Tu objetivo: Indica si cada afirmación coincide con el texto sobre el amor y la exigencia. Responde sí o no y cita las palabras exactas del texto que lo deciden. (a) El Deuteronomio es una reflexión anterior a la Ley. (b) Un amor que no es exigente no es amor. (c) Los abuelos siguen exigiendo a los nietos como antes.

Texto fuente:
---*---

A/EXIGENCIAS: El Deuteronomio es una reflexión teológica posterior a la Ley, de ambiente sacerdotal, que intenta como una purificación de lo que era más primitivo en las antiguas tradiciones israelitas acerca de Dios. Este libro hace decir a Dios: ¿Ha habido algún pueblo que tenga sus dioses tan cerca como yo he estado de vosotros, constantemente, a lo largo del desierto? El dios de la Biblia es el Dios que está cerca. Pero, al mismo tiempo, es un Dios con quien no se puede jugar. Más adelante dice: "¡Ay de vosotros si no hacéis lo que os mando!: os castigaré como ya os castigué...)" Esta es la doble realidad de Dios: la distancia y la cercanía, el amor y la exigencia, la inmanencia y la trascendencia.

Consideremos por un momento el amor y la exigencia. Un amor siempre tiene que ser exigente; un amor que no es exigente no es amor. Los padres son exigentes porque aman. Tiene que ser una exigencia razonable (no deben exigir más que lo que han de exigir, y han de hacerlo de una manera adecuada), pero el amor es exigente. Los abuelos llega un momento en que se hacen blandos: ya no exigen a los nietos como antes, lo consienten todo. Ya no aman como deben amar. Entre novios y esposos no puede ser que a uno no le importe lo que sea o haga el otro. Cada uno quiere que el otro sea como debe ser. Otra cosa es que el amor auténtico no haya de ser también perdonador. También esto se ve en la Biblia. El amor siempre es exigente y perdonador. Cuando se agotan las posibilidades de la exigencia, viene el perdonar. Pero se quiere que el otro sea lo mejor que pueda ser. Y no sólo por egoísmo, sino por él, porque lo amamos y queremos su bien. Esta relación sugiere lo que podría ser nuestra relación con Dios como Padre.

---*---

Información registrada:
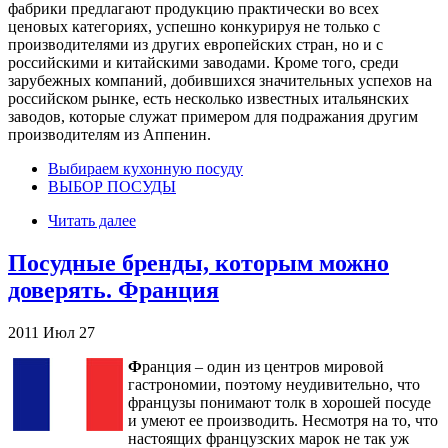
фабрики предлагают продукцию практически во всех
ценовых категориях, успешно конкурируя не только с
производителями из других европейских стран, но и с
российскими и китайскими заводами. Кроме того, среди
зарубежных компаний, добившихся значительных успехов на
российском рынке, есть несколько известных итальянских
заводов, которые служат примером для подражания другим
производителям из Аппенин.
Выбираем кухонную посуду
ВЫБОР ПОСУДЫ
Читать далее
Посудные бренды, которым можно
доверять. Франция
2011
Июл
27
Ф
ранция – один из центров мировой
гастрономии, поэтому неудивительно, что
французы понимают толк в хорошей посуде
и умеют ее производить. Несмотря на то, что
настоящих французских марок не так уж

---*---

Resultado del ejercicio:
(a) No: «posterior a la Ley».
(b) Sí: «un amor que no es exigente no es amor».
(c) No: «ya no exigen a los nietos como antes».